Family, Marriage, & Gender Shifts

  • Sentimentalism Rise
    • Marriage evolves from pragmatic contract → emotionally fulfilling union.
    • Women exercise more bodily autonomy → family size declines.
  • Republican Womanhood
    • Female behavior seen as mirror of male virtue; women expected to model “republican” morals for children.
  • Legal ConstraintsDoctrine of Coverture
    • Upon marriage, a woman’s legal identity merges with husband’s; she cannot own property or sign contracts.
  • Higher Divorce Rates signal both marital disharmony and growing legal mechanisms for exit.
  • Public courting & relational “performance” (love letters, public declarations) become socially visible.

Religious Revivals (First Great Awakening)
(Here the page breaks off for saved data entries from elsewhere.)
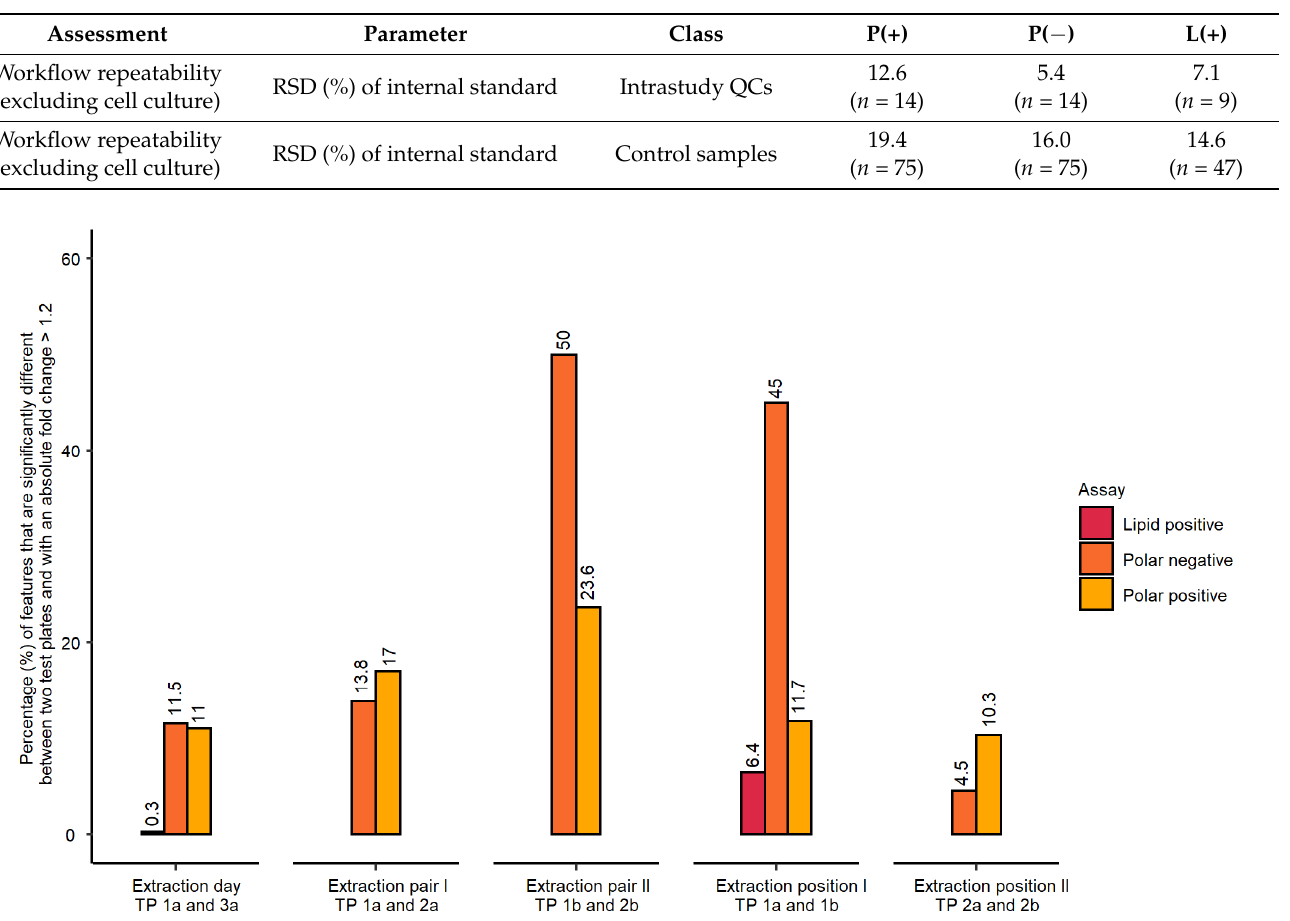
Table 2. Assessment of the automated in vitro metabolomics workflow’s repeatability based on a spec- tral feature putatively assigned to the internal standards: L-tryptophan-d 5 for polar metabolomics assays and dodecylphosphorylcholine-d 38 for the lipid assay ([M+H] + or [M − H] − for positive and negative ion modes, respectively). P(+), P( − ), L(+) correspond to polar positive, polar negative and lipid positive nESI-DIMS assays. For the measurement of repeatability, the number of replicates is given in brackets below the RSD value.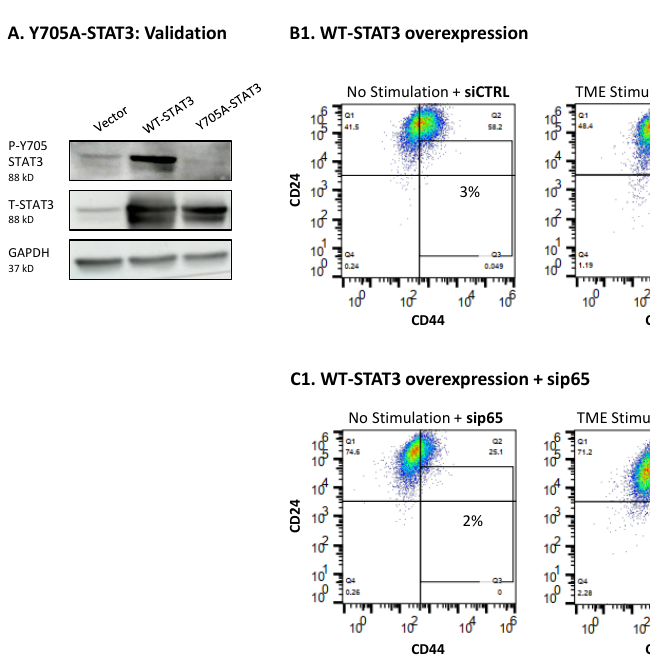
Figure 12. Upon TME Stimulation, mutated Y705A-STAT3 and p65 knock-down have additive func- tions, leading to further increased CSC enrichment in HR+/HER2 − breast cancer cells: MCF-7 cells over-expressing WT-STAT3 or STAT3 mutated in Y705 (Y705A-STAT3) were generated. ( A ) Validation of reduced Y705-STAT3 phosphorylation in Y705A-STAT3 cells, determined after cell growth in culture. ( B ) Cells expressing WT-STAT3 ( B1 ) or Y705A-STAT3 ( B2 ) were transfected with siCTRL and were exposed to TME Stimulation (concentrations as described in Figure 1), or treated by vehicle con- trol (“No Stimulation”). The contents of CSCs were determined following 96 h of TME Stimulation, as described in Figure 1. ( C ) Cells expressing WT-STAT3 ( C1 ) or Y705A-STAT3 ( C2 ) were transfected with sip65, and were analyzed similarly to the cells in Part B. The results in Parts B and C are from a representative experiment of n = 3, showing similar results. The uncropped blots are shown in Figure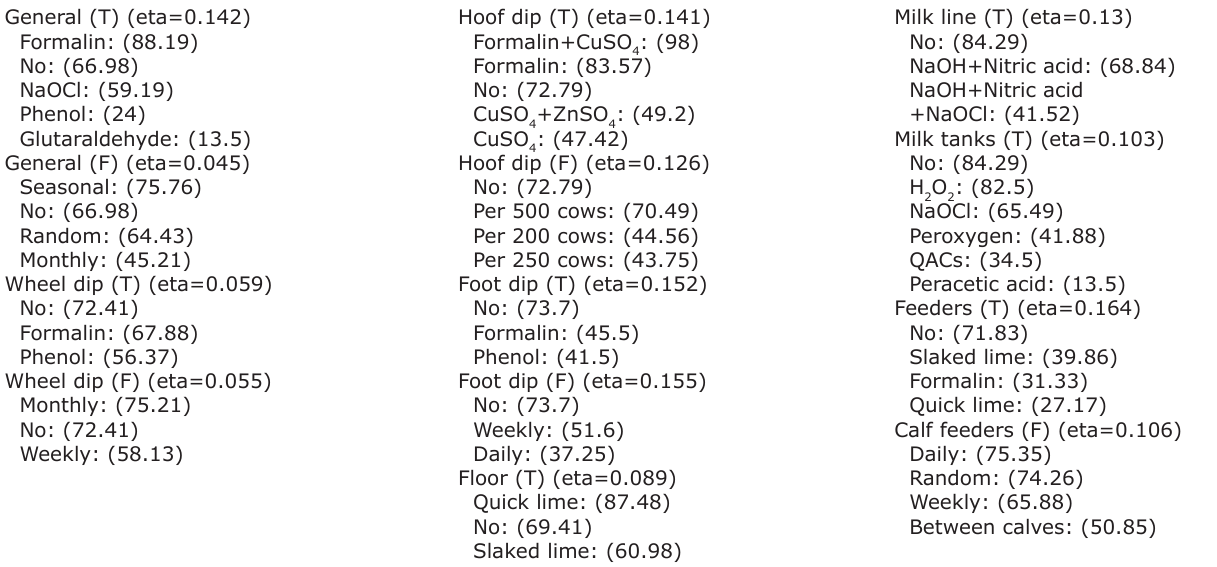
Table-4: Impact of disinfection and disinfectants on microbial profile count, eta-squared measures of association of each disinfection type and frequency, and mean ranks in descending order of each disinfectant type (T) and frequency (F). General (T) (eta=0.142) Formalin: (88.19) No: (66.98) NaOCl: (59.19)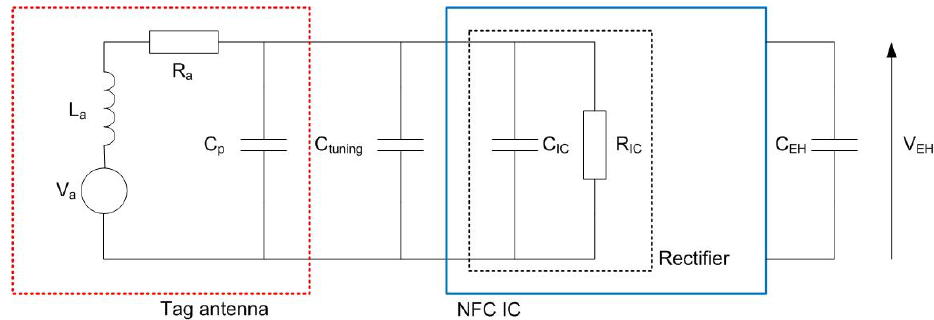
Figure 5. Equivalent circuit of the tag antenna and NFC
  • Context: grandchildren of original settlers felt spiritually adrift; materialism rising.
  • Revival Themes
    • Return to piety & reduction of worldly consumption.
    • Forge personal relationship with God (less mediated by formal clergy).
    • Reject religious apathy.
  • George Whitefield (Anglican itinerant preacher) spearheads mass outdoor gatherings—accessible, emotional, dramatic.
  • Evolution of Revivals
    • Initial enthusiasm → competitive spectacle (visions, trances) as preachers vie for crowds.
    • Movement loses credibility among moderates but leaves deep intellectual residue.
  • Long-Term Effects
    • Encourages colonists to question authority—ecclesiastical, then political.
    • Fosters individualism & ideological groundwork for republican independence.

Ethical, Philosophical, & Practical Implications

  • Legalized dehumanization in VA highlights contradictions between Christian doctrine & economic greed.
  • Targeted African sourcing in SC shows early intersection of race, pseudo-science, and capitalism.
  • Northern complicity underscores that moral stances can coexist with profitable exploitation of oppressive systems.
  • Revivalist questioning of church hierarchy foreshadows later questioning of imperial hierarchy—ideological bridge to the American Revolution.